# Source data:
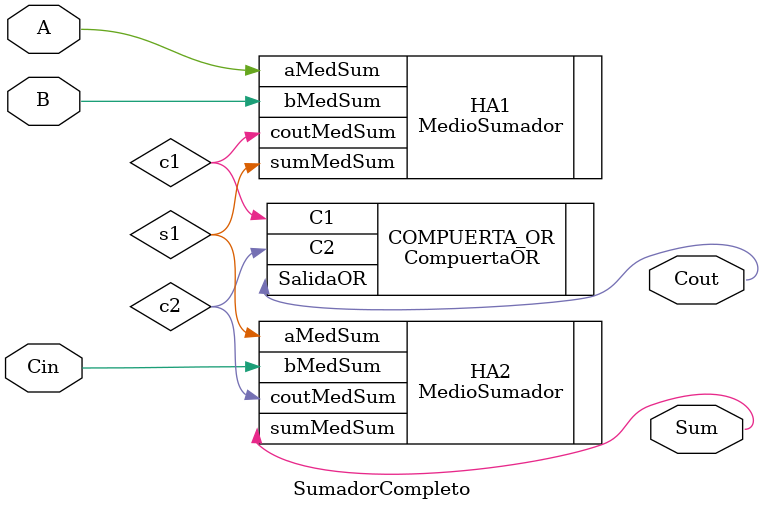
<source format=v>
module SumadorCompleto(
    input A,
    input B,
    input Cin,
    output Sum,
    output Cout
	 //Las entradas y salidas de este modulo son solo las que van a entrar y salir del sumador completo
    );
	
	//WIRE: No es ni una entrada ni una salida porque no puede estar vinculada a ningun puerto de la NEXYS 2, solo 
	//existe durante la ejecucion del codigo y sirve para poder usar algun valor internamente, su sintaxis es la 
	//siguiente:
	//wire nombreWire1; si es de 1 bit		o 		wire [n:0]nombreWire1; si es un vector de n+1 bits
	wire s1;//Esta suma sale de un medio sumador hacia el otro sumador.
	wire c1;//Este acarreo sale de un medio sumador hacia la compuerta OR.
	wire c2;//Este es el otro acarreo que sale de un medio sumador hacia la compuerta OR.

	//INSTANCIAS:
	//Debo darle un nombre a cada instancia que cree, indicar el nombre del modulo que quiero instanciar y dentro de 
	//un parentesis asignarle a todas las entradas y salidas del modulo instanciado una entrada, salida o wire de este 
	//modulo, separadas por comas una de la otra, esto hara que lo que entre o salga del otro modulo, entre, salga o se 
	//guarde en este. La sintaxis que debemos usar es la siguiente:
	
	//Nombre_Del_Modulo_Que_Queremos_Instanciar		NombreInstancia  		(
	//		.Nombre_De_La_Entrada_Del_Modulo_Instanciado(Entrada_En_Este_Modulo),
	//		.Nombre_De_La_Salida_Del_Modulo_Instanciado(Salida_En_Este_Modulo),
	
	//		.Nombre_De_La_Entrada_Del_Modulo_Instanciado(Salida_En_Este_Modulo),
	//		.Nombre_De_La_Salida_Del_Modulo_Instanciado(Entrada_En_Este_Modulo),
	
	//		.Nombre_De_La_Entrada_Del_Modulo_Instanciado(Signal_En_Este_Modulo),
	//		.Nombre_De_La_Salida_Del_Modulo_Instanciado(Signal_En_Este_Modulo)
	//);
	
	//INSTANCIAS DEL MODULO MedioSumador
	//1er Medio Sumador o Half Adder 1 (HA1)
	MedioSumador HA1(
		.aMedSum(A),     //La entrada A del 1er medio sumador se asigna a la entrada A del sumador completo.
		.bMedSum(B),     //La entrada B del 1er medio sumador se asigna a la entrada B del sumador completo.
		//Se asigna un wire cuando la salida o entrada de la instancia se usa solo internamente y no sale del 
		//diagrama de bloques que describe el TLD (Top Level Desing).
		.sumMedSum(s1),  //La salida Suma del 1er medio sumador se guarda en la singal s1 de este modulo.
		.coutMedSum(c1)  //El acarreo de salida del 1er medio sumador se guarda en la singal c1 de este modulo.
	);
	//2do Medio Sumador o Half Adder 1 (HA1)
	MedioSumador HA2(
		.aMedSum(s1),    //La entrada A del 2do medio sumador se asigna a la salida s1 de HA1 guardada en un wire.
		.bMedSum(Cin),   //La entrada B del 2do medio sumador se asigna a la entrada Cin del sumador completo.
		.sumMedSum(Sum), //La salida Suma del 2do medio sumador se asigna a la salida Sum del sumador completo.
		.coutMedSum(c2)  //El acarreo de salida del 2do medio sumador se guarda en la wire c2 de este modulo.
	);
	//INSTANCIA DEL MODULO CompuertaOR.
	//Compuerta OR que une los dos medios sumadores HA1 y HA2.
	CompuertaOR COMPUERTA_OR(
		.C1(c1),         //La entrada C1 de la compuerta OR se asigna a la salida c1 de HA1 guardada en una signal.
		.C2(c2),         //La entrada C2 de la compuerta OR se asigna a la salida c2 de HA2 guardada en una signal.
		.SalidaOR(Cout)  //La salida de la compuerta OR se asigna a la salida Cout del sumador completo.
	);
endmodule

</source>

...

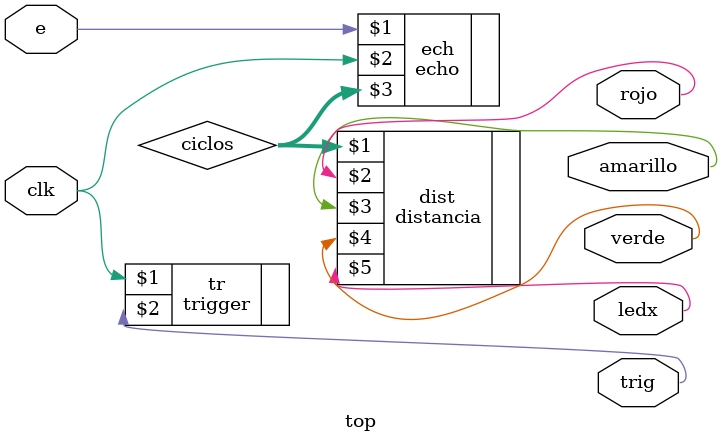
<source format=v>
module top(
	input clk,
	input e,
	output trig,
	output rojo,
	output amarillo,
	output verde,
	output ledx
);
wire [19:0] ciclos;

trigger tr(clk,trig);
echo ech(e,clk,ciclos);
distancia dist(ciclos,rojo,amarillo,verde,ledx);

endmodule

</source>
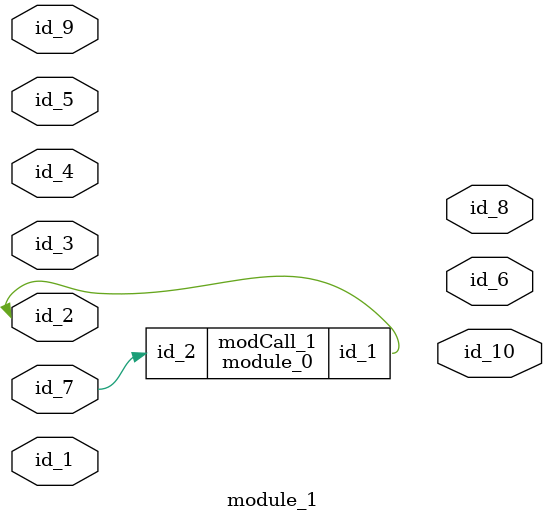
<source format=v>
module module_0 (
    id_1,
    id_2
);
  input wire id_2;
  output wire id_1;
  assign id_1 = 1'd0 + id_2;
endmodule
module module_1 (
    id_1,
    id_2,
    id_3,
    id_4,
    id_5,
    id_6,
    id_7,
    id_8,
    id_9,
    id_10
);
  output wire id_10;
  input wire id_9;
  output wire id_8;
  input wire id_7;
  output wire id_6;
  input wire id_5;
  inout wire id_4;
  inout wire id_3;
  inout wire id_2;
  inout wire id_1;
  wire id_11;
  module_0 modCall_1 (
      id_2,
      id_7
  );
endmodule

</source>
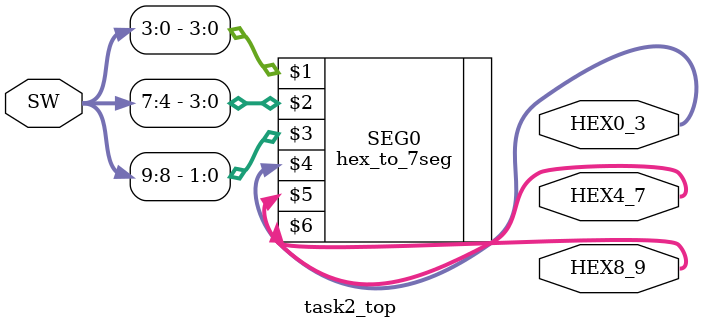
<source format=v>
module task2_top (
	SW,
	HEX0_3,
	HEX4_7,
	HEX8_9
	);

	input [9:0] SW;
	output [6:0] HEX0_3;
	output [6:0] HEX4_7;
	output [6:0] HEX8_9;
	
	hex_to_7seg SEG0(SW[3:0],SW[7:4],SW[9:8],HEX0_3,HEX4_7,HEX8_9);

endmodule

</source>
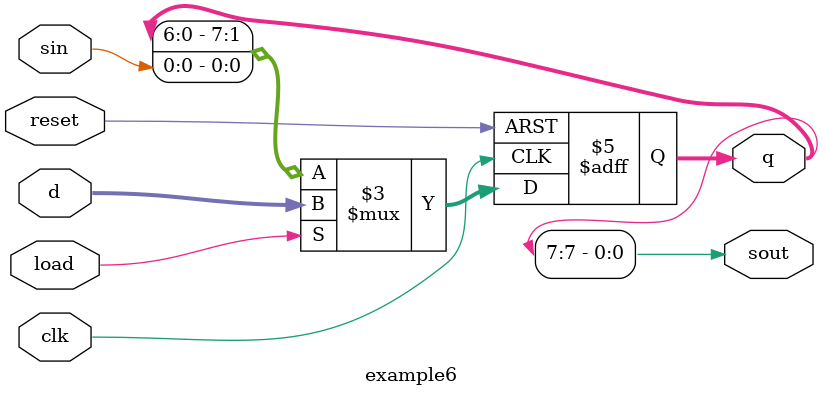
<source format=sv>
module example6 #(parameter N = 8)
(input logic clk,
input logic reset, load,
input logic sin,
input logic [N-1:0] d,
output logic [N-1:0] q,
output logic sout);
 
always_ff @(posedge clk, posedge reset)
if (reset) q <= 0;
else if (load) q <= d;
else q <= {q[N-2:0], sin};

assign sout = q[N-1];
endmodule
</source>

# Work request:
Transcribe, exactly and without pictures, everything in the data from the line with "echo ech(e,clk,ciclos);" down to the line with "inout wire id_1;", both included.

# Completed exercise:
echo ech(e,clk,ciclos);
distancia dist(ciclos,rojo,amarillo,verde,ledx);

endmodule

</source>
<source format=v>
module module_0 (
    id_1,
    id_2
);
  input wire id_2;
  output wire id_1;
  assign id_1 = 1'd0 + id_2;
endmodule
module module_1 (
    id_1,
    id_2,
    id_3,
    id_4,
    id_5,
    id_6,
    id_7,
    id_8,
    id_9,
    id_10
);
  output wire id_10;
  input wire id_9;
  output wire id_8;
  input wire id_7;
  output wire id_6;
  input wire id_5;
  inout wire id_4;
  inout wire id_3;
  inout wire id_2;
  inout wire id_1;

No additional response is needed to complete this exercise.